There was Richier at his elbow, candle lit. Shef reached out, ground out the flame between finger and smithy-callused thumb. As Richier began to gabble he closed a hand over his mouth, pulled him forward, whispered, “Look. See the hole. See the pickax?”

As he took in the meaning of what he had seen Richier began to shake in Shef's fist. Shef whispered again, “Go down.”

A few turns of the stair and the boys were there, candles lit but unmoving, waiting for orders.

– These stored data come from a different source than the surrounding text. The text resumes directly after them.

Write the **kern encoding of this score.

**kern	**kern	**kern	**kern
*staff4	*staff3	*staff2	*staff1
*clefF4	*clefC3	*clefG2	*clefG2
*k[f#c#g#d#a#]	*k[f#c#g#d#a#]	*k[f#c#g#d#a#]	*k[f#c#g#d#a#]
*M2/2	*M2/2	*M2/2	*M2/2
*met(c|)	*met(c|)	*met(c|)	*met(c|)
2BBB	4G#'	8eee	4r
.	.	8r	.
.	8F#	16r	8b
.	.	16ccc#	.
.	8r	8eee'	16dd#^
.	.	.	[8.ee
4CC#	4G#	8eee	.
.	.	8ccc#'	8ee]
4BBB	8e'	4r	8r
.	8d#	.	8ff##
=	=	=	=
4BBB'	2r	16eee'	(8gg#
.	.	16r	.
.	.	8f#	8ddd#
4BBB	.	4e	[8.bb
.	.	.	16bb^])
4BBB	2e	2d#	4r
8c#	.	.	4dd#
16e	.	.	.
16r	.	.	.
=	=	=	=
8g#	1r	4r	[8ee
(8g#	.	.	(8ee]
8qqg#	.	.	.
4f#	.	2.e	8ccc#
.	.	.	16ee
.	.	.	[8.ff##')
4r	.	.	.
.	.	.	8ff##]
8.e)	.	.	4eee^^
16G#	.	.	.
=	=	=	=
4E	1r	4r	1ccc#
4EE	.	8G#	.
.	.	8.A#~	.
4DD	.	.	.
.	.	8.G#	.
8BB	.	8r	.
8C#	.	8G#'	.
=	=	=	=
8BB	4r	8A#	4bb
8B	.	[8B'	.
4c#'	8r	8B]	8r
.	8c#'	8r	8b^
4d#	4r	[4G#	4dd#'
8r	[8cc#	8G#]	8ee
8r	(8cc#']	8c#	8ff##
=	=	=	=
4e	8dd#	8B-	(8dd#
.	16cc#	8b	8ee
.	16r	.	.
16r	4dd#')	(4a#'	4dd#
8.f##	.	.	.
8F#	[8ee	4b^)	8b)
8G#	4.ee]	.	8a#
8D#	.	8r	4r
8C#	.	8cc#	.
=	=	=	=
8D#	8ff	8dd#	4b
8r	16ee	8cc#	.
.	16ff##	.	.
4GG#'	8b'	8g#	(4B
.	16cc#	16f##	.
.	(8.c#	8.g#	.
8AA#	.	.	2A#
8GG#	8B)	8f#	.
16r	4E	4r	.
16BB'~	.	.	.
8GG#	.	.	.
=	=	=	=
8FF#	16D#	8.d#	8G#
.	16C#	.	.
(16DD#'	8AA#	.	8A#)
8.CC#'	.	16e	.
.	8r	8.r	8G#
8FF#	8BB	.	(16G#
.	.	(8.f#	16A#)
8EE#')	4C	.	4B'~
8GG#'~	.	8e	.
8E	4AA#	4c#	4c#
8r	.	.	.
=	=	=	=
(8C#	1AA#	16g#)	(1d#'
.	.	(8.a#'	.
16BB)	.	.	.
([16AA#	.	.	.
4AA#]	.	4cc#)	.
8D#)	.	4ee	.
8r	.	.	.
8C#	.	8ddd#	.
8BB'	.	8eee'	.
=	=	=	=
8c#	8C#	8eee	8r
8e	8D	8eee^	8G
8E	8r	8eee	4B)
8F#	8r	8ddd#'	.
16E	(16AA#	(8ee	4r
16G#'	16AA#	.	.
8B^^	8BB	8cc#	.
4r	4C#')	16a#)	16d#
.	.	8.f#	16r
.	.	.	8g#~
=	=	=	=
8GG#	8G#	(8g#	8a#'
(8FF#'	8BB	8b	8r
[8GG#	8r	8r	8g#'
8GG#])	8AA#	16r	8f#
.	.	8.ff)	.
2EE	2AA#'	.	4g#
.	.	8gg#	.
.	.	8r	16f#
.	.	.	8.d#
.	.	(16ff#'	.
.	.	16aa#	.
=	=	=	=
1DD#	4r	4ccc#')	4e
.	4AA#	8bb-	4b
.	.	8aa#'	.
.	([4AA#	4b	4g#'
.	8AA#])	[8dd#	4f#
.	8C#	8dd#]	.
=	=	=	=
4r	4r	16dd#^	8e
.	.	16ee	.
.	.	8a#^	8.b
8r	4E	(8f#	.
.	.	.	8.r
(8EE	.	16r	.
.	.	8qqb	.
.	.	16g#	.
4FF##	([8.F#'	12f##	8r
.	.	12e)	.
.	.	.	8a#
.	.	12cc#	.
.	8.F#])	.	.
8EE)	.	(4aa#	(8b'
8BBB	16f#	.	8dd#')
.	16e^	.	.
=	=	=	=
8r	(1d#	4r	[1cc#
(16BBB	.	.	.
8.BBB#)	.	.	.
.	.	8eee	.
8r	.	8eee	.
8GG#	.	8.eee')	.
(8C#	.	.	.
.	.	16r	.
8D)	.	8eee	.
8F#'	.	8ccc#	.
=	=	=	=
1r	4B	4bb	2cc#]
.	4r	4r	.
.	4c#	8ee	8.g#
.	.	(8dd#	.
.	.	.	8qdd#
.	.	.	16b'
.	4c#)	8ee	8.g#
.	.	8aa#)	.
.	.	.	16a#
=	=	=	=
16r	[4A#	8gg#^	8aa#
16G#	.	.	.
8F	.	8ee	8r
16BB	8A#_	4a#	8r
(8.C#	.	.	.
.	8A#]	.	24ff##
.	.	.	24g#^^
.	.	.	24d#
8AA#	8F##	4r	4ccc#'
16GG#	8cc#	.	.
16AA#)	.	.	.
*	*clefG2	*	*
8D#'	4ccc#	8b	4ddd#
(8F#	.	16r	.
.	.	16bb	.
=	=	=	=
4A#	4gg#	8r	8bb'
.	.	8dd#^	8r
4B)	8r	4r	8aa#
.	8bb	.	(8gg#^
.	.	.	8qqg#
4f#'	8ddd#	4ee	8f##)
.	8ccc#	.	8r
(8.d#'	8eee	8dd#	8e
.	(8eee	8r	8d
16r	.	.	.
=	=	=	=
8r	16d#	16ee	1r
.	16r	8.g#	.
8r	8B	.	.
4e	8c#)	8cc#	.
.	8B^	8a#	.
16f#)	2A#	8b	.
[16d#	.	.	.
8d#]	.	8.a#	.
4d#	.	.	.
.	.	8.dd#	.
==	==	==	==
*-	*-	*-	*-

“We have only a short time,” Shef said in a more normal voice. “Lead on quickly.”

Richier took a candle, began to hurry down what seemed almost an endless stair, winding down into the heart of the mountain. After two hundred counted steps he stopped, and Shef realized that he was at last standing on level floor. In front of him was a stout door, its top rounded, of oak reinforced with iron. Richier had another key out. Before he inserted it he turned to the youths behind him and muttered something. All of them fell to their knees, made the strange zig-zag sign of their sect.

“This is our holiest place,” said Richier. “None but the perfecti may enter.”

Shef shrugged. “Better go in, bring everything out then.”